Cela pour dire que si cet article dont voici le lien m’a touchée, ce n’est pas pour ce qu’il véhiculerait de dogmatique. Non, c’est pour la manière sobre avec laquelle est racontée la triste histoire de Frères Capucins.
De onze qu’ils étaient jusqu’à la fin de ce mois de mars, ils ne sont désormais plus que six. Cinq d’entre eux ont succombé au coronavirus. Et lire, par exemple, ce que l’un de ces Frères rapporte de l’un des disparus en dit long sur le monde dans lequel on vit:
Discret et solitaire, Armand parlait peu.

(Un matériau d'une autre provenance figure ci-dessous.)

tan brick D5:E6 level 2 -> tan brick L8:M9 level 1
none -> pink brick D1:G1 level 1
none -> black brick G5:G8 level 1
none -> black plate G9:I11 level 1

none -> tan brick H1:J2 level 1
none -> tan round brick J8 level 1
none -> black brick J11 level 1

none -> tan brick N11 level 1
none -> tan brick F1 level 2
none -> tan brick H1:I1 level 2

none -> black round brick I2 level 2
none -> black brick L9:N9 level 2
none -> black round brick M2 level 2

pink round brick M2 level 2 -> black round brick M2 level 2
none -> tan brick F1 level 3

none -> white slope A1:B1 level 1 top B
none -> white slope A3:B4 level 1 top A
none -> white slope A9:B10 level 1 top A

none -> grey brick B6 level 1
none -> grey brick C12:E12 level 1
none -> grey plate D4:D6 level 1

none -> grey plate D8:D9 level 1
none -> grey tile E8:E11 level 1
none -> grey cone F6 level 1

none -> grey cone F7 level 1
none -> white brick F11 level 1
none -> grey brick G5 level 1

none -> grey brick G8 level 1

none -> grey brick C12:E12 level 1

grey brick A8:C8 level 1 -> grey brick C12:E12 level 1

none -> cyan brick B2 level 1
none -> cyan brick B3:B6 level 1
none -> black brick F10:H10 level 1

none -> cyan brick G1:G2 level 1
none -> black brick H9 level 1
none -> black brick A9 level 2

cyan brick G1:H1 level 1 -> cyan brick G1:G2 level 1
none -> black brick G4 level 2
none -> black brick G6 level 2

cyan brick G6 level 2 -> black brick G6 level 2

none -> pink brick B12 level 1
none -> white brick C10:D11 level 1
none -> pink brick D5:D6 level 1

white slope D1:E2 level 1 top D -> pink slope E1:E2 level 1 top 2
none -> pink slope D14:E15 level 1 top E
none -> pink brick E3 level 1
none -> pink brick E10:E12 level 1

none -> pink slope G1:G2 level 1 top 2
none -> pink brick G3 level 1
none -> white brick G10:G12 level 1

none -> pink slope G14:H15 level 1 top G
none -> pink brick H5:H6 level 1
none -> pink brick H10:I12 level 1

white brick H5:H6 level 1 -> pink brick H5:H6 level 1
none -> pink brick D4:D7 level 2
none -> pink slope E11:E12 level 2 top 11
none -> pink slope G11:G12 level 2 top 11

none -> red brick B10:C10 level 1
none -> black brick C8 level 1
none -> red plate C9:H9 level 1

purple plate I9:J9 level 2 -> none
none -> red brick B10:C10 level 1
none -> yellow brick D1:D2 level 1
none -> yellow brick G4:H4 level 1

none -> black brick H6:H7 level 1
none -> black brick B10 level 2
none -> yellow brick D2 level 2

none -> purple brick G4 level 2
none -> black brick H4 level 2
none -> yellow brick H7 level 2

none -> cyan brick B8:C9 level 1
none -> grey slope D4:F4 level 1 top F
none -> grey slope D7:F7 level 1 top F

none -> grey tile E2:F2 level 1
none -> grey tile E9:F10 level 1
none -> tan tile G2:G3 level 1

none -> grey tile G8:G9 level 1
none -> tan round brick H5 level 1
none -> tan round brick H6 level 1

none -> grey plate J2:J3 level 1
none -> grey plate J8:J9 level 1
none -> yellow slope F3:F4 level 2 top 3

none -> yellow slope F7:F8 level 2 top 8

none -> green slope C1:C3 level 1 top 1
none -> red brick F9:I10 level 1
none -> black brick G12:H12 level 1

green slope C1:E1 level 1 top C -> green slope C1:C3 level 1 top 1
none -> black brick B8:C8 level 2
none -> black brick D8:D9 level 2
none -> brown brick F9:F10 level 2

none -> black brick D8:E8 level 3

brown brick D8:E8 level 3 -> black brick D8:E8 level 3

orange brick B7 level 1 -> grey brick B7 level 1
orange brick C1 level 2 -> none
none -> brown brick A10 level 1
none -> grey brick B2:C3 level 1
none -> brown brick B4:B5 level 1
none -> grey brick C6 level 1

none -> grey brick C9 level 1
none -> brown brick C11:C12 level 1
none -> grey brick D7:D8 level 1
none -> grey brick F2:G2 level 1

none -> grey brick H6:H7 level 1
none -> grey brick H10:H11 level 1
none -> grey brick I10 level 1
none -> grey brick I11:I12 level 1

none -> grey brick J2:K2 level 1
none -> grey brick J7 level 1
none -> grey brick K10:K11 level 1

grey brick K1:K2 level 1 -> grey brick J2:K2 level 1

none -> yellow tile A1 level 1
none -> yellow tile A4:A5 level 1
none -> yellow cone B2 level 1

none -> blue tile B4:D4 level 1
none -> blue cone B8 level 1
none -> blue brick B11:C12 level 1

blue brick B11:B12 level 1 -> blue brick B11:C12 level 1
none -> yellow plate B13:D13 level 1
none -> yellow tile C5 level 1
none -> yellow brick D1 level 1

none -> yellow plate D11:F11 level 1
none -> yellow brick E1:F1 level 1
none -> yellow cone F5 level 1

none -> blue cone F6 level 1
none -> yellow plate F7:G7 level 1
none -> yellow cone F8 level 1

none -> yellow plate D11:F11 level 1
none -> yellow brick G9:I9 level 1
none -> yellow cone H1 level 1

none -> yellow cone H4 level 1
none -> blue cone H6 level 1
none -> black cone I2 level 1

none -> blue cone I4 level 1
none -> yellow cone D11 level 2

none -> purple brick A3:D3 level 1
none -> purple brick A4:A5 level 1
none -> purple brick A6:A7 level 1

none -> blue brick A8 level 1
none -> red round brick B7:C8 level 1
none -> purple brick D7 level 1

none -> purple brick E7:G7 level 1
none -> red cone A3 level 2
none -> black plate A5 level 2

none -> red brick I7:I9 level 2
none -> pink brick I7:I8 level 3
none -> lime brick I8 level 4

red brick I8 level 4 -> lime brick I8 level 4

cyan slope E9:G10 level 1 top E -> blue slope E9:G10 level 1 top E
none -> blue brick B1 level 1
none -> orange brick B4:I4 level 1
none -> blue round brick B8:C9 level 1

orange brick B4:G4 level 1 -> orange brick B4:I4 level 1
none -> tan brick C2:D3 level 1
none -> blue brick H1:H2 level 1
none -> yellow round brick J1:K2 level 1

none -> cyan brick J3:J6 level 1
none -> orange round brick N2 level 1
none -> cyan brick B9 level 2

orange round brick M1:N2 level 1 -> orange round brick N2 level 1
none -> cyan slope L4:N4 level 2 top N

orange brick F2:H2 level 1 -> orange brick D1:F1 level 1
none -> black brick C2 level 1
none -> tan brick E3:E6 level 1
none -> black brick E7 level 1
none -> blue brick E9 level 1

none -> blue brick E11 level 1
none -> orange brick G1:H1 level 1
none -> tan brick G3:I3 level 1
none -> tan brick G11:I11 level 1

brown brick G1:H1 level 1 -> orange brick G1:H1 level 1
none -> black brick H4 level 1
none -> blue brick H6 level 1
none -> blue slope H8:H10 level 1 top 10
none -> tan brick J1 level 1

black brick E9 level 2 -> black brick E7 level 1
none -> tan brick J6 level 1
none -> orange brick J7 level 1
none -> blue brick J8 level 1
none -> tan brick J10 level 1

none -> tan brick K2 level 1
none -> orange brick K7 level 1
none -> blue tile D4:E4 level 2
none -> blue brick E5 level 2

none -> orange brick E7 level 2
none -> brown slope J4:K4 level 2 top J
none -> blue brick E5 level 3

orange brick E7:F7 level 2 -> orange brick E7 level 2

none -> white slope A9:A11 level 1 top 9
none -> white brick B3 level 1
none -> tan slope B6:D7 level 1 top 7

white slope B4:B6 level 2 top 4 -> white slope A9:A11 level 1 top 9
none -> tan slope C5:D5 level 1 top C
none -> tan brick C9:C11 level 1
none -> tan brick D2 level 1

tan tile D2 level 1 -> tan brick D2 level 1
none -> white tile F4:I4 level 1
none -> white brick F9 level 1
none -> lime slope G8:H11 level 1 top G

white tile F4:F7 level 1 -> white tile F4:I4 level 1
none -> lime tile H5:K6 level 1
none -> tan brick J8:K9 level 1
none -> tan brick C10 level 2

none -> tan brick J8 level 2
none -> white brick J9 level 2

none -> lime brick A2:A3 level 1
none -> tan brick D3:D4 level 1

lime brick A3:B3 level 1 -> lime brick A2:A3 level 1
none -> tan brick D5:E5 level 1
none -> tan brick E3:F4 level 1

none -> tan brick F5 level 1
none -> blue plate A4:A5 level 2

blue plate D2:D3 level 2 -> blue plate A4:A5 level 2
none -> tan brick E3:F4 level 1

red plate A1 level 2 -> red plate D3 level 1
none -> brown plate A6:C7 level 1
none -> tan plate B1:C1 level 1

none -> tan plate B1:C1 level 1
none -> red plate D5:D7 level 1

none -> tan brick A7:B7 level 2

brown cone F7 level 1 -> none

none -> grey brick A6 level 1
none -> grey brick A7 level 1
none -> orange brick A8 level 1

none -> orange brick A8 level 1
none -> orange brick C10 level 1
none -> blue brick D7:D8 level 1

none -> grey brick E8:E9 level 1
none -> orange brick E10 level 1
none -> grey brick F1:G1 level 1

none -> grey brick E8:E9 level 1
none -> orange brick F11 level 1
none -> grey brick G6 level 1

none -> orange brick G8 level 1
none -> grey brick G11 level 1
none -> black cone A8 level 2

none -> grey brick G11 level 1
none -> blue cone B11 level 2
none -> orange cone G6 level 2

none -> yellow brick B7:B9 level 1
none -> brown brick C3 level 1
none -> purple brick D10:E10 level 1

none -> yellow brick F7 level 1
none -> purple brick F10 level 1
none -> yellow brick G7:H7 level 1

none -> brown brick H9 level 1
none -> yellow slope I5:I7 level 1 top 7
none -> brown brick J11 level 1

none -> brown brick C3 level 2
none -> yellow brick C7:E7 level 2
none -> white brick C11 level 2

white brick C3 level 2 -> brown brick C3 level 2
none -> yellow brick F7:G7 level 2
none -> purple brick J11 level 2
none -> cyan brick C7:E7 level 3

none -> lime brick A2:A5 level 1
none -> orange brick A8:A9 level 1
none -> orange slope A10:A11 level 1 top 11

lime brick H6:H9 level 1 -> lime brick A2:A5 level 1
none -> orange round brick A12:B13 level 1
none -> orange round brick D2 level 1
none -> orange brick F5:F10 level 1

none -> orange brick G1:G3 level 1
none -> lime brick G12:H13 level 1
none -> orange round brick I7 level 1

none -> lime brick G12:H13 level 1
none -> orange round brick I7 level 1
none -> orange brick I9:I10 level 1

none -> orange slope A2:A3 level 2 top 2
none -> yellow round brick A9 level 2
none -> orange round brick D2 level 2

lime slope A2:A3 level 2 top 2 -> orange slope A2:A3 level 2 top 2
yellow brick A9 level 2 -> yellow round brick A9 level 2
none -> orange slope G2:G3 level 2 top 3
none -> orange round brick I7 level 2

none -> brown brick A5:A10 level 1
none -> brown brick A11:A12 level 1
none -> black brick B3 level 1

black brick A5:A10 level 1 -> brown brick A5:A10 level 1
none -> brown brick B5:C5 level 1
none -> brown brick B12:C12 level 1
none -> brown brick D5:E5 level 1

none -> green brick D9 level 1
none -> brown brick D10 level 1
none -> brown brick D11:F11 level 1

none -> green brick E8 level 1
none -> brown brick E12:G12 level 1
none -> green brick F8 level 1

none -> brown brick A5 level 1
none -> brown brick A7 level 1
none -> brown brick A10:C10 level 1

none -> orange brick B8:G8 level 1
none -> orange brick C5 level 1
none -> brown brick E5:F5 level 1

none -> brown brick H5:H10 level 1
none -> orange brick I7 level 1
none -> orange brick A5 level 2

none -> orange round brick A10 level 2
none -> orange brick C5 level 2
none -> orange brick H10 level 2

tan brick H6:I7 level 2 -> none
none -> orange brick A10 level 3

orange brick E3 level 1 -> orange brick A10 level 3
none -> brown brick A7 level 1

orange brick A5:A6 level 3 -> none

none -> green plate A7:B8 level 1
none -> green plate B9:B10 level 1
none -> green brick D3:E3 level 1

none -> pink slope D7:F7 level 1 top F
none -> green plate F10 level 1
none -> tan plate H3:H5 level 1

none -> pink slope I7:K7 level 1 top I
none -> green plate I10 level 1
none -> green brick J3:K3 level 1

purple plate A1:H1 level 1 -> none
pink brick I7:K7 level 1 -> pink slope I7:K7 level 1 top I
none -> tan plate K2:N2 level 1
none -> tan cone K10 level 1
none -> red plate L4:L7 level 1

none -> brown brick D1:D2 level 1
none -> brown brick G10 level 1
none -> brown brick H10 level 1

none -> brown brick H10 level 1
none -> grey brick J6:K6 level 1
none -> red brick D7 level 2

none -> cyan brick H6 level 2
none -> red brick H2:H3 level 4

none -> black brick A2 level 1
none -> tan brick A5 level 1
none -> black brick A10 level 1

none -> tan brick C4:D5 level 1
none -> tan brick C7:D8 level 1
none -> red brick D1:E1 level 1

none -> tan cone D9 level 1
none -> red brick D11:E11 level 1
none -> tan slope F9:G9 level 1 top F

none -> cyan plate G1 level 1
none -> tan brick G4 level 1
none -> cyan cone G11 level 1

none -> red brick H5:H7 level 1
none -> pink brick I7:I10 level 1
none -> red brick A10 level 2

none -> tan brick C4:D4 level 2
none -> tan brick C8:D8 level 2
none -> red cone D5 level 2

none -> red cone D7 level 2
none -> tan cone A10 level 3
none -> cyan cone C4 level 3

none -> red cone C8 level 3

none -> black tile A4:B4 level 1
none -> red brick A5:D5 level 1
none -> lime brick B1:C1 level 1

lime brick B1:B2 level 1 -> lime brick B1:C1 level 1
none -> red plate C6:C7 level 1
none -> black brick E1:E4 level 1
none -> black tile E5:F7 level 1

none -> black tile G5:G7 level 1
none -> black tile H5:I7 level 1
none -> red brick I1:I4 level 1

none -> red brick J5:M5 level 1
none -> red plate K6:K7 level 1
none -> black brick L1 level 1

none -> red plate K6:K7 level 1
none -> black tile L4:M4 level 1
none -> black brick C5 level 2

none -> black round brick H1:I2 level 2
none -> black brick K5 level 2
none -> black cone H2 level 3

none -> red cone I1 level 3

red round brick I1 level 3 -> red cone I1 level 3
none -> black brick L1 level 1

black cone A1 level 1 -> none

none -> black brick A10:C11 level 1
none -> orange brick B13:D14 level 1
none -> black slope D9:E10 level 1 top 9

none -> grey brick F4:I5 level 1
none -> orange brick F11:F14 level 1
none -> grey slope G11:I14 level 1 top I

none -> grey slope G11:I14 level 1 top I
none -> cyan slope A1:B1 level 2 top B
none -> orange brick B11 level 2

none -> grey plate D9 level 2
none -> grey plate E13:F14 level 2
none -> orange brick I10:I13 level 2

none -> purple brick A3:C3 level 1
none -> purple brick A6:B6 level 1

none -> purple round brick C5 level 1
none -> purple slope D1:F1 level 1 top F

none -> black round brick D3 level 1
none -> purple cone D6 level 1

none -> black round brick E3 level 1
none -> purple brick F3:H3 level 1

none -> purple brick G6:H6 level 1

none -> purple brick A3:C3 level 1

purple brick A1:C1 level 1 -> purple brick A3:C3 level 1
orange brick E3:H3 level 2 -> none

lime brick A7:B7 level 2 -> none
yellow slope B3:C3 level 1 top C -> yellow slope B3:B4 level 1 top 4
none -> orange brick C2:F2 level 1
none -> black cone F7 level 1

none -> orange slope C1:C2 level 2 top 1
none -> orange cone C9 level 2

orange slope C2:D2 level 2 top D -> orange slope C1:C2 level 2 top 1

La mélancolie qui voilait parfois son regard puisait sa source dans une expérience douloureuse vécue en Ethiopie, un pays où il fut missionnaire durant la grande famine des années 1980.
« Il s’était vu interdire de distribuer de l’aide alimentaire, raconte Hubert. La famine, on le sait, est une arme de guerre. Il voyait les gens mourir de faim sans pouvoir rien faire. Ça l’a durablement marqué. Il en a gardé une faille, une fragilité. » Jusqu’à la fin, frère Armand se tenait informé des conflits oubliés, et priait pour la paix.